Ein Sprecher der Universität sagte: „Die University of Nottingham setzt sich für Vielfalt ein, und ihre Studentenschaft besteht aus Menschen aller Glaubensrichtungen und auch aus Menschen ohne Glauben. Dieser Inhaltshinweis setzt nicht voraus, dass alle unsere Studenten einen christlichen Hintergrund haben, aber selbst praktizierende Christen werden Aspekte der spätmittelalterlichen Weltanschauung, die sie bei Chaucer und anderen kennenlernen, befremdlich und seltsam finden.“
Alle Studierenden werden es begrüßen, im Voraus über einige der behandelten Perspektiven informiert zu sein, beispielsweise über die antiislamischen Ansichten einiger mittelalterlicher Autoren.

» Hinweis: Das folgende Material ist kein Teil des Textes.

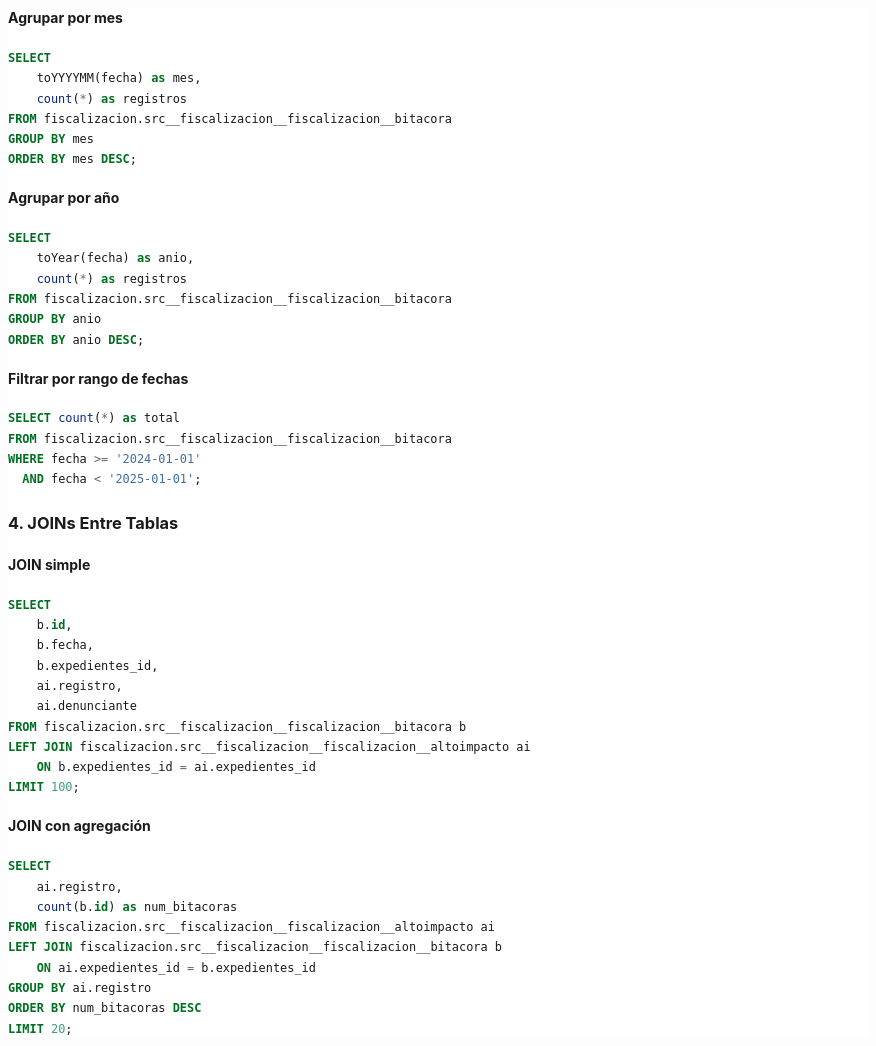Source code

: #### Agrupar por mes
```sql
SELECT 
    toYYYYMM(fecha) as mes,
    count(*) as registros
FROM fiscalizacion.src__fiscalizacion__fiscalizacion__bitacora
GROUP BY mes
ORDER BY mes DESC;
```

#### Agrupar por año
```sql
SELECT 
    toYear(fecha) as anio,
    count(*) as registros
FROM fiscalizacion.src__fiscalizacion__fiscalizacion__bitacora
GROUP BY anio
ORDER BY anio DESC;
```

#### Filtrar por rango de fechas
```sql
SELECT count(*) as total
FROM fiscalizacion.src__fiscalizacion__fiscalizacion__bitacora
WHERE fecha >= '2024-01-01' 
  AND fecha < '2025-01-01';
```

### 4. JOINs Entre Tablas

#### JOIN simple
```sql
SELECT 
    b.id,
    b.fecha,
    b.expedientes_id,
    ai.registro,
    ai.denunciante
FROM fiscalizacion.src__fiscalizacion__fiscalizacion__bitacora b
LEFT JOIN fiscalizacion.src__fiscalizacion__fiscalizacion__altoimpacto ai 
    ON b.expedientes_id = ai.expedientes_id
LIMIT 100;
```

#### JOIN con agregación
```sql
SELECT 
    ai.registro,
    count(b.id) as num_bitacoras
FROM fiscalizacion.src__fiscalizacion__fiscalizacion__altoimpacto ai
LEFT JOIN fiscalizacion.src__fiscalizacion__fiscalizacion__bitacora b 
    ON ai.expedientes_id = b.expedientes_id
GROUP BY ai.registro
ORDER BY num_bitacoras DESC
LIMIT 20;
```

Dieser Inhaltshinweis soll Studierende nicht davon abhalten, sich mit diesem Material auseinanderzusetzen, sondern ermöglicht es, Fragen zu stellen, um das Material in einen angemessen kritischen Rahmen zu stellen.“
Ist das notwendig?
Aus ihrer Antwort geht klar hervor, dass die Schule es für notwendig hielt, ihre vielfältige Schülerschaft darauf aufmerksam zu machen, dass sie einen Text lesen würde, der die Werte der Christen des Mittelalters widerspiegelt und teilweise problematische und überholte Standpunkte zum Ausdruck bringt, denen die Schüler nicht völlig zustimmen würden.

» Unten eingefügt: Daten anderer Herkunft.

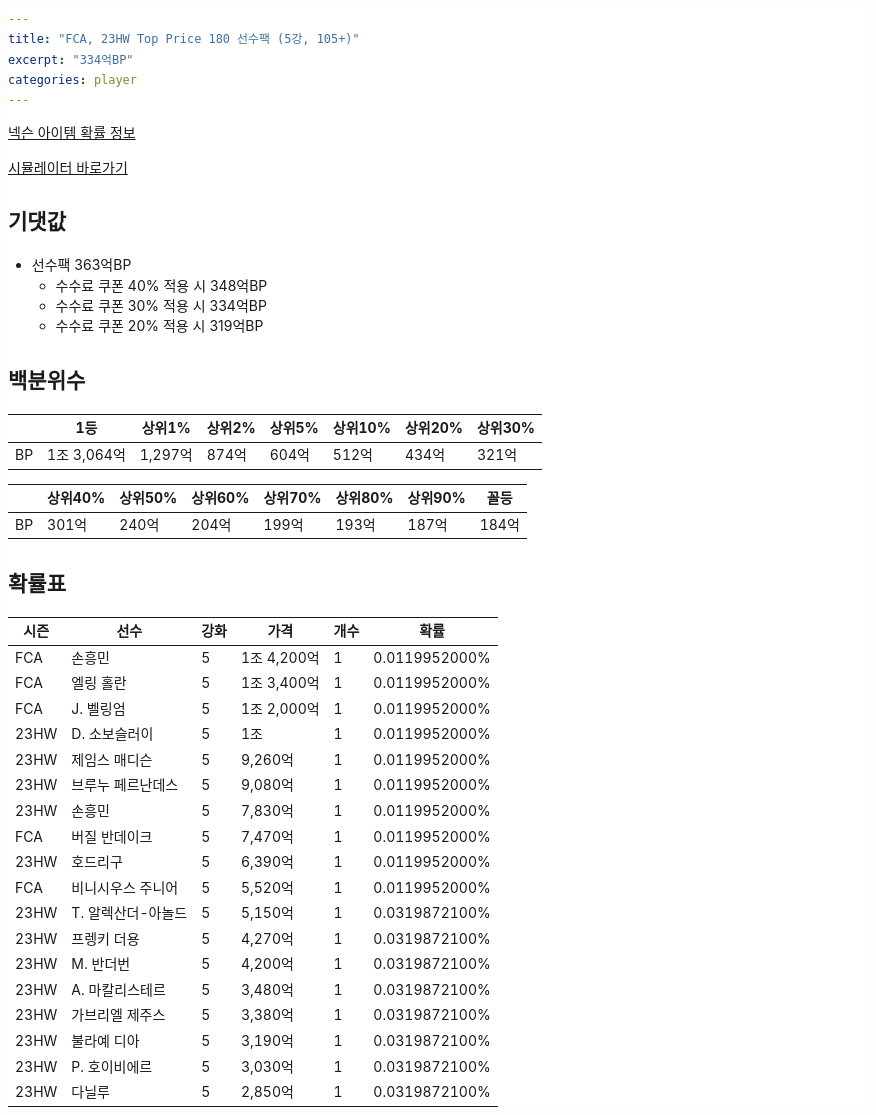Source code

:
 ```yaml
---
title: "FCA, 23HW Top Price 180 선수팩 (5강, 105+)"
excerpt: "334억BP"
categories: player
---
```

[넥슨 아이템 확률 정보](http://iteminfo.nexon.com/probability/fco?sn=7546)

[시뮬레이터 바로가기](/simulator/7546)
## 기댓값
- 선수팩 363억BP
  - 수수료 쿠폰 40% 적용 시 348억BP
  - 수수료 쿠폰 30% 적용 시 334억BP
  - 수수료 쿠폰 20% 적용 시 319억BP


## 백분위수

||1등|상위1%|상위2%|상위5%|상위10%|상위20%|상위30%|
|---|---|---|---|---|---|---|---|
|BP|1조 3,064억|1,297억|874억|604억|512억|434억|321억|

||상위40%|상위50%|상위60%|상위70%|상위80%|상위90%|꼴등|
|---|---|---|---|---|---|---|---|
|BP|301억|240억|204억|199억|193억|187억|184억|


## 확률표

|시즌|선수|강화|가격|개수|확률|
|---|---|---|---|---|---|
|FCA|손흥민|5|1조 4,200억|1|0.0119952000%|
|FCA|엘링 홀란|5|1조 3,400억|1|0.0119952000%|
|FCA|J. 벨링엄|5|1조 2,000억|1|0.0119952000%|
|23HW|D. 소보슬러이|5|1조|1|0.0119952000%|
|23HW|제임스 매디슨|5|9,260억|1|0.0119952000%|
|23HW|브루누 페르난데스|5|9,080억|1|0.0119952000%|
|23HW|손흥민|5|7,830억|1|0.0119952000%|
|FCA|버질 반데이크|5|7,470억|1|0.0119952000%|
|23HW|호드리구|5|6,390억|1|0.0119952000%|
|FCA|비니시우스 주니어|5|5,520억|1|0.0119952000%|
|23HW|T. 알렉산더-아놀드|5|5,150억|1|0.0319872100%|
|23HW|프렝키 더용|5|4,270억|1|0.0319872100%|
|23HW|M. 반더번|5|4,200억|1|0.0319872100%|
|23HW|A. 마칼리스테르|5|3,480억|1|0.0319872100%|
|23HW|가브리엘 제주스|5|3,380억|1|0.0319872100%|
|23HW|불라예 디아|5|3,190억|1|0.0319872100%|
|23HW|P. 호이비에르|5|3,030억|1|0.0319872100%|
|23HW|다닐루|5|2,850억|1|0.0319872100%|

Aber Kritiker sagen: Ist das nicht offensichtlich? Geoffrey Chaucer ist seit über 600 Jahren tot. Seine Schriften spiegeln sicherlich nicht vollständig moderne Werte wider. Und ist die Hochschulbildung nicht ohnehin ein Ort, an dem die Ansichten der Studenten hinterfragt werden sollen?